Down-to-Zero (DTZ) has always been about doing more with fewer watts and fewer bytes. From scale-to-zero container scheduling to solar-powered build runners, every service we ship is measured against a ruthless baseline: could this run happily on a fan-less notebook CPU in the sun?
Today we are excited to announce the next step on that journey - remote Model Context Protocol (MCP) servers that you can spin up as lightweight Docker containers inside any DTZ context.

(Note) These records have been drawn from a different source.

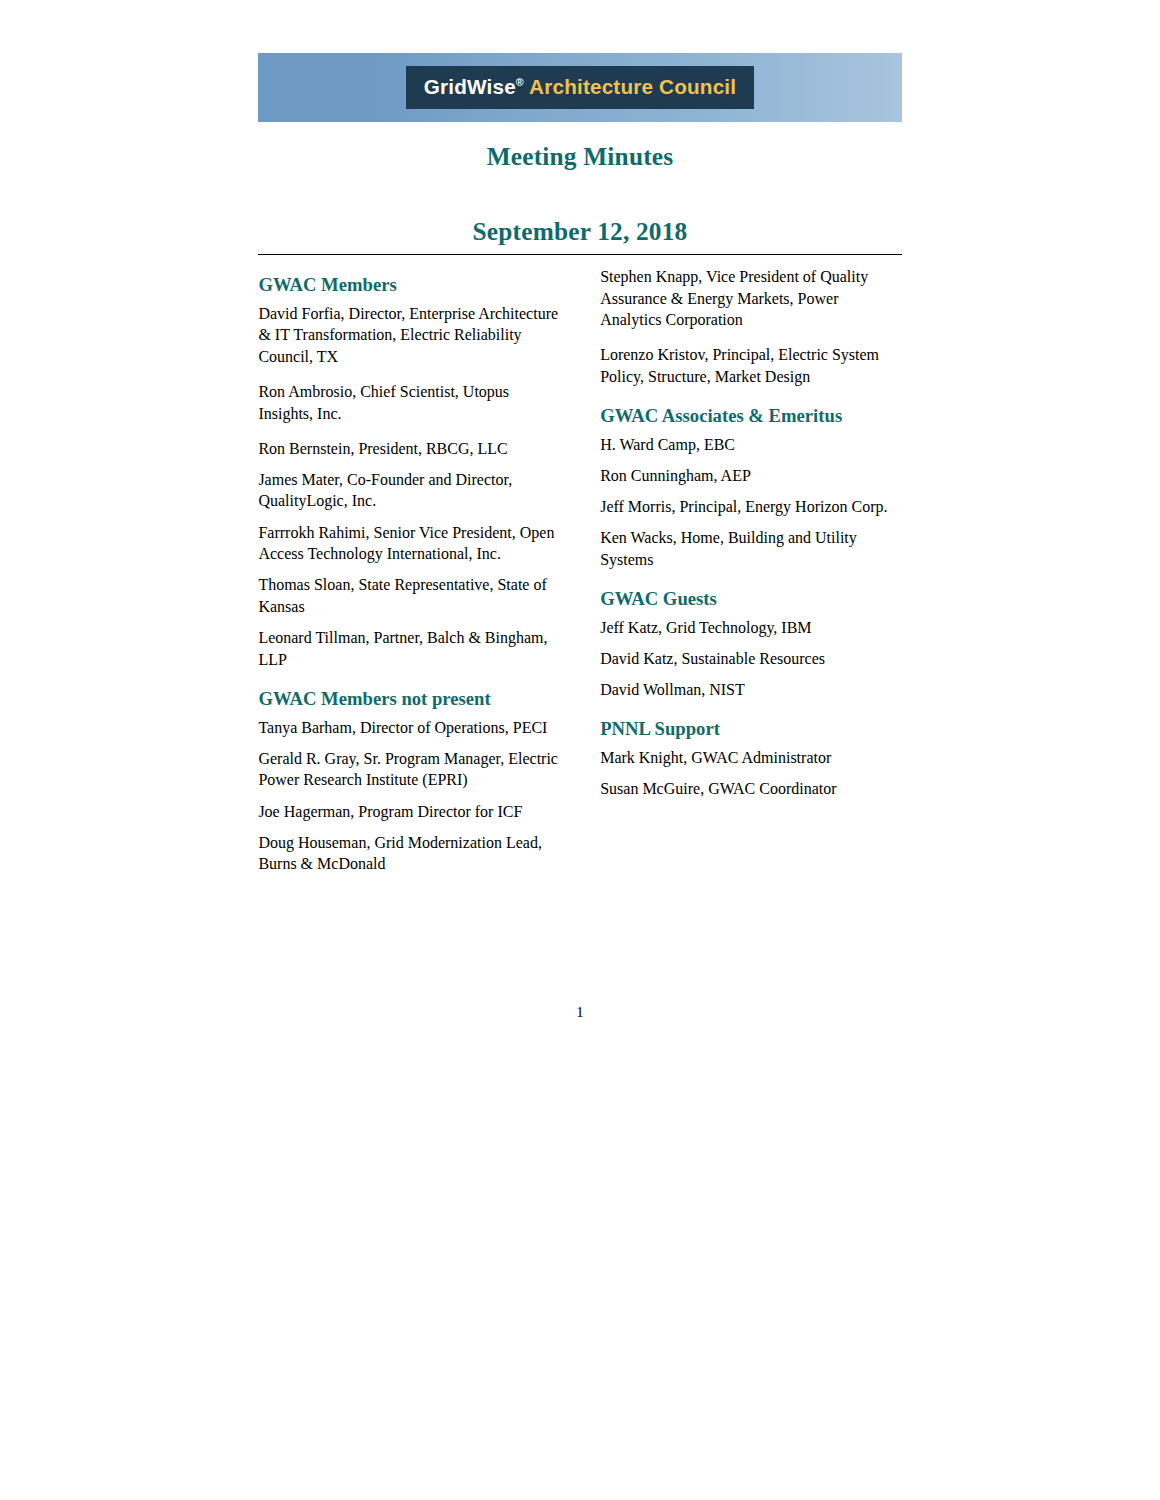GridWise® Architecture Council
Meeting Minutes
September 12, 2018
GWAC Members
David Forfia, Director, Enterprise Architecture & IT Transformation, Electric Reliability Council, TX
Ron Ambrosio, Chief Scientist, Utopus Insights, Inc.
Ron Bernstein, President, RBCG, LLC
James Mater, Co-Founder and Director, QualityLogic, Inc.
Farrrokh Rahimi, Senior Vice President, Open Access Technology International, Inc.
Thomas Sloan, State Representative, State of Kansas
Leonard Tillman, Partner, Balch & Bingham, LLP
GWAC Members not present
Tanya Barham, Director of Operations, PECI
Gerald R. Gray, Sr. Program Manager, Electric Power Research Institute (EPRI)
Joe Hagerman, Program Director for ICF
Doug Houseman, Grid Modernization Lead, Burns & McDonald
Stephen Knapp, Vice President of Quality Assurance & Energy Markets, Power Analytics Corporation
Lorenzo Kristov, Principal, Electric System Policy, Structure, Market Design
GWAC Associates & Emeritus
H. Ward Camp, EBC
Ron Cunningham, AEP
Jeff Morris, Principal, Energy Horizon Corp.
Ken Wacks, Home, Building and Utility Systems
GWAC Guests
Jeff Katz, Grid Technology, IBM
David Katz, Sustainable Resources
David Wollman, NIST
PNNL Support
Mark Knight, GWAC Administrator
Susan McGuire, GWAC Coordinator
1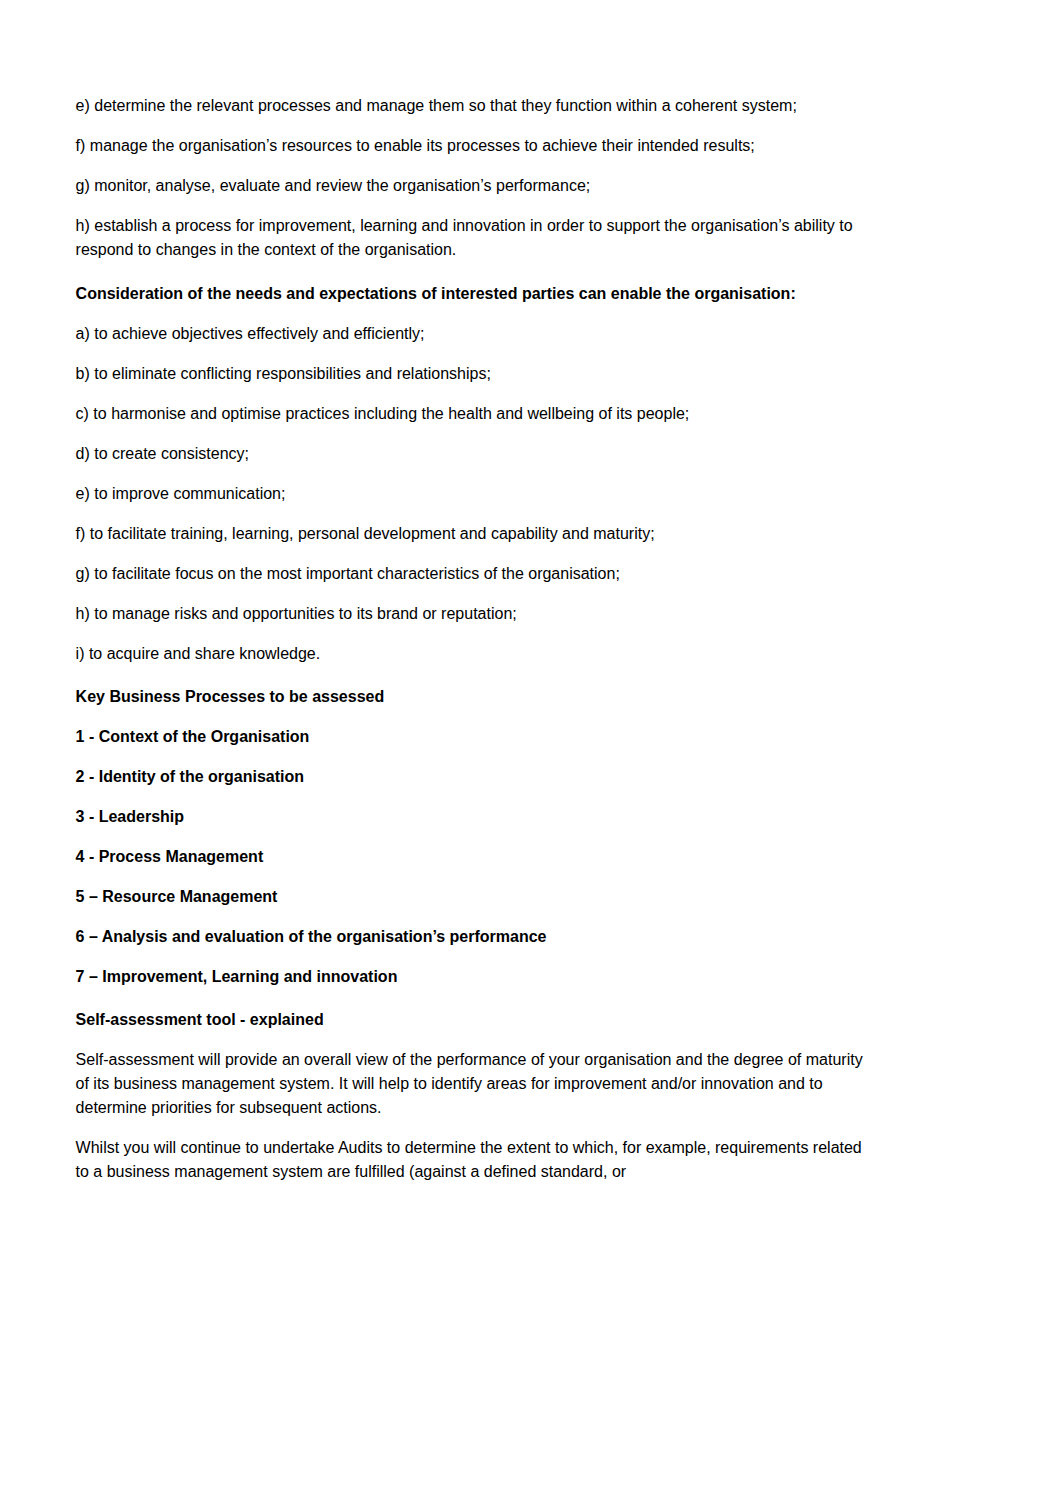e) determine the relevant processes and manage them so that they function within a coherent system;
f) manage the organisation’s resources to enable its processes to achieve their intended results;
g) monitor, analyse, evaluate and review the organisation’s performance;
h) establish a process for improvement, learning and innovation in order to support the organisation’s ability to respond to changes in the context of the organisation.
Consideration of the needs and expectations of interested parties can enable the organisation:
a) to achieve objectives effectively and efficiently;
b) to eliminate conflicting responsibilities and relationships;
c) to harmonise and optimise practices including the health and wellbeing of its people;
d) to create consistency;
e) to improve communication;
f) to facilitate training, learning, personal development and capability and maturity;
g) to facilitate focus on the most important characteristics of the organisation;
h) to manage risks and opportunities to its brand or reputation;
i) to acquire and share knowledge.
Key Business Processes to be assessed
1 - Context of the Organisation
2 - Identity of the organisation
3 - Leadership
4 - Process Management
5 – Resource Management
6 – Analysis and evaluation of the organisation’s performance
7 – Improvement, Learning and innovation
Self-assessment tool - explained
Self-assessment will provide an overall view of the performance of your organisation and the degree of maturity of its business management system. It will help to identify areas for improvement and/or innovation and to determine priorities for subsequent actions.
Whilst you will continue to undertake Audits to determine the extent to which, for example, requirements related to a business management system are fulfilled (against a defined standard, or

MCP is an open standard that lets language-model hosts reach out to task-specific “servers” for data, tools, or actions, using a simple, authenticated JSON stream. Think of it as a USB-C port for AI agents: one plug, many peripherals. By running an MCP server next to your data, you avoid shuttling entire datasets through an LLM API call. That fits perfectly with our “shift computation to the edge, not the core” mantra.
Until now DTZ’s multi-tenant load balancer terminated only HTTP/1 and HTTP/2. MCP, however, relies on Server-Sent Events (SSE) for its long-lived, one-way event stream. SSE works great over HTTP/2, but browsers strictly limit concurrent SSE connections when they fall back to HTTP/1 — usually six per origin.
We have therefore extended the balancer with native SSE support:
This improvement unlocks remote-first MCP servers: you can now deploy the server component as a container image and have any LLM client connect back through secure SSE without extra proxies.
Build (or download) an MCP server image.
Push it to your private DTZ registry:
docker push {context-id}.cr.dtz.dev/my-mcp-server:latest
Create a new service in your context and point it at the image. Our scheduler pulls only on demand and scales to zero when no host is connected.
Because the registry endpoint lives inside the same energy-efficient mesh, image pulls happen over the local backbone, keeping egress near zero and speeding up cold starts.
Remote MCP servers typically need a single Rust- or Go-based binary plus a tiny Alpine base layer. In our own tests a full-featured GitHub integration server consumes 15 MiB RAM at boot and idles below 2 W on our DTZ worker nodes. That leaves plenty of headroom for dozens of servers per node before the solar panels even notice.
For workloads that do spike, DTZ’s cgroup isolation lets the kernel reclaim memory the moment the job is done. Combined with the balancer’s SSE hibernation, your context returns to zero just seconds after the last token is streamed to your model.
We are actively integrating the DTZ Identity Server via OAuth 2.1 into the MCP ecosystem, ensuring that every stream is served only to authenticated clients and your remote servers remain both minimal and secure.
Less energy, less fuss - just context where you need it.